What is the right thing to do?
It’s the question that’s been keeping me awake for at least a week.
When I left April it was the wrong thing to do, but for the right reason. I didn’t love her. Or was it the right thing, done in entirely the wrong way?
Zoe says she loves me, and I at least believe that she believes herself. What I don’t doubt is my own love for her. I know because it is something I have never felt before. She will be standing beneath the departure boards now, checking her ticket and passport for perhaps the tenth time today. Waiting for me to arrive so we can both depart.
‘Which terminal?’ asks the cabbie.
‘Five, please.’
‘Anywhere nice?’
‘Thailand.’
‘Very exotic,’ he says. ‘Have you there in five minutes.’
The sky is noisy with low and looming aircraft. Our check-in is open and the ground crew will be preparing our own impassive jumbo jet. But isn’t boarding this plane another act of selfishness? Good for me, no doubt; but is it good for Zoe? Is it best for Zoe?
Over the last ten days we have worked our way through my small library of old movies. We watched everything but Casablanca. Zoe has never seen it, but I have and I know only too well how it ends. I slipped that particular classic into my bag and smuggled it out of the house like a piece of bad news.
‘Here we go, pal. What time’s your flight?’
The driver pulls up outside the airport and punches up my fare.
‘Little under two hours,’ I tell him.
‘Perfect timing.’
‘First time for everything,’ I say, handing over the money and climbing out onto the pavement.

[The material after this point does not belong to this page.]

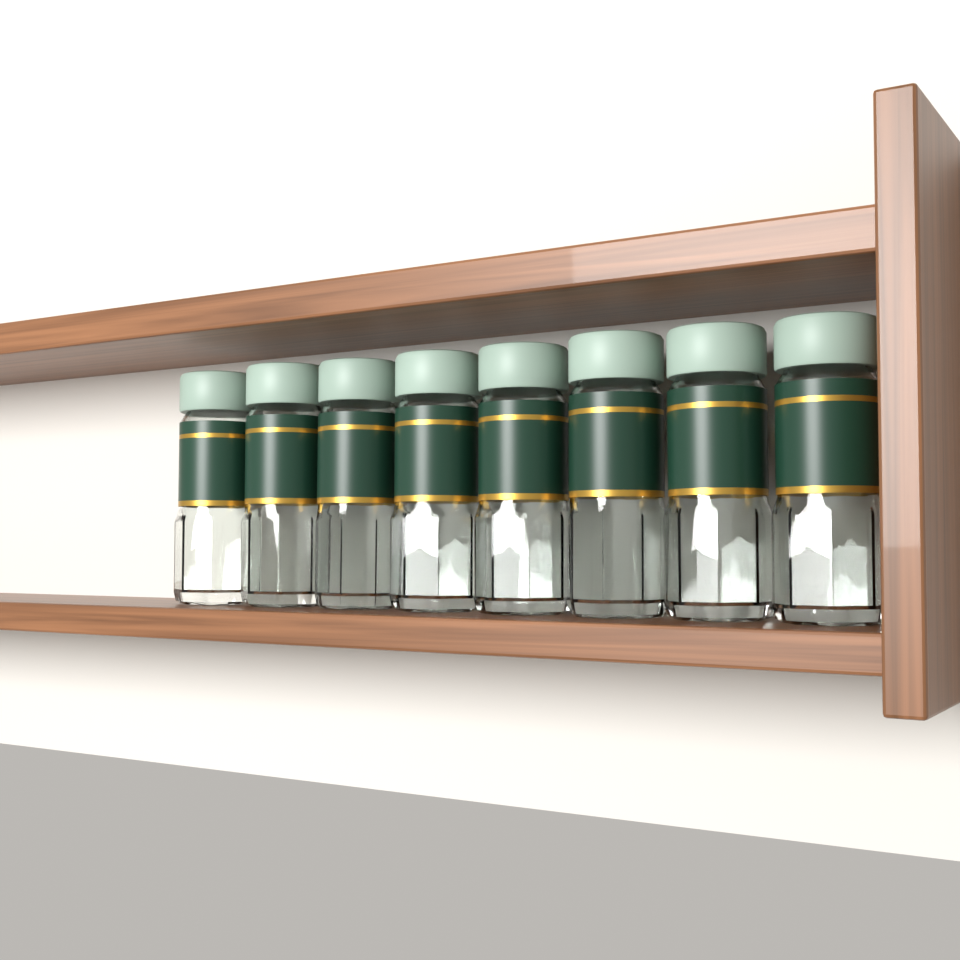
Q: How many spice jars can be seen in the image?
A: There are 8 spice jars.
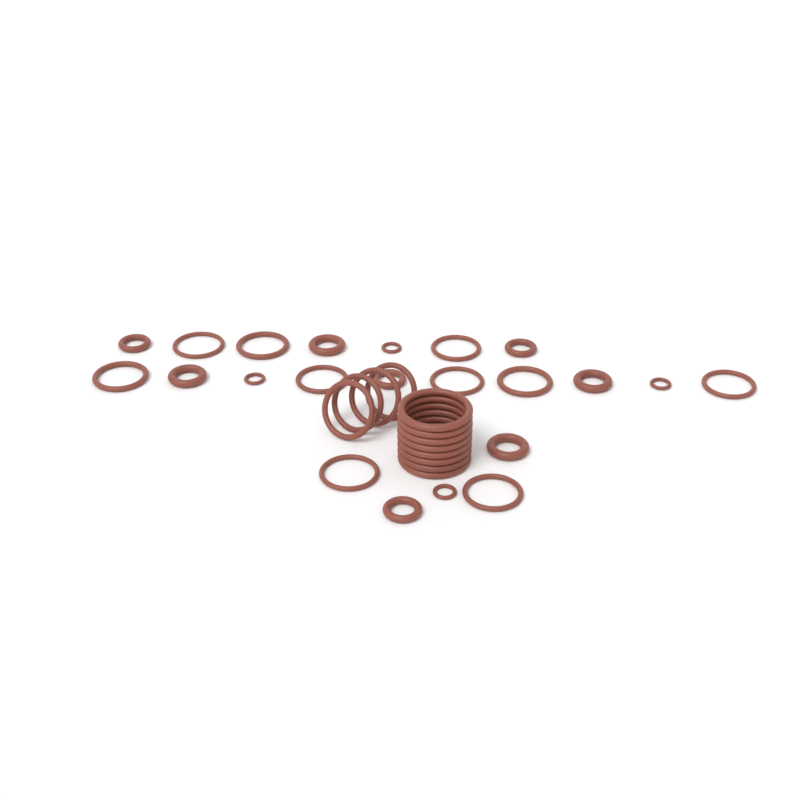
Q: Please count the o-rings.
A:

On the cover of Casablanca, Rick Blaine stands with his hands in the pockets of his raincoat, behind him is the twin-engine plane ready to fly him and his love to freedom. But Rick won’t be getting on the plane. Because Rick knows the answer; he knows the right thing to do. Heathrow Airport lacks the dusty romance of Casablanca. The planes are too big, numerous and impersonal. And I have neither raincoat nor fedora, but I do have the chance to do something right for once.
Zoe said she needs to find herself.
I’ve already found her. And I love her; not simply as a romantic idea, but as a deep and physical conviction. I found her, now it’s her turn.
The automatic doors open to the noise and motion of ten thousand travellers. There is a jolt of something like panic – a temptation to turn around, flag down the next cab and head . . . where, I don’t know. But the urge is as fleeting as it is visceral.
I have to face Zoe.
I have to tell her I love her, and then I have to walk away.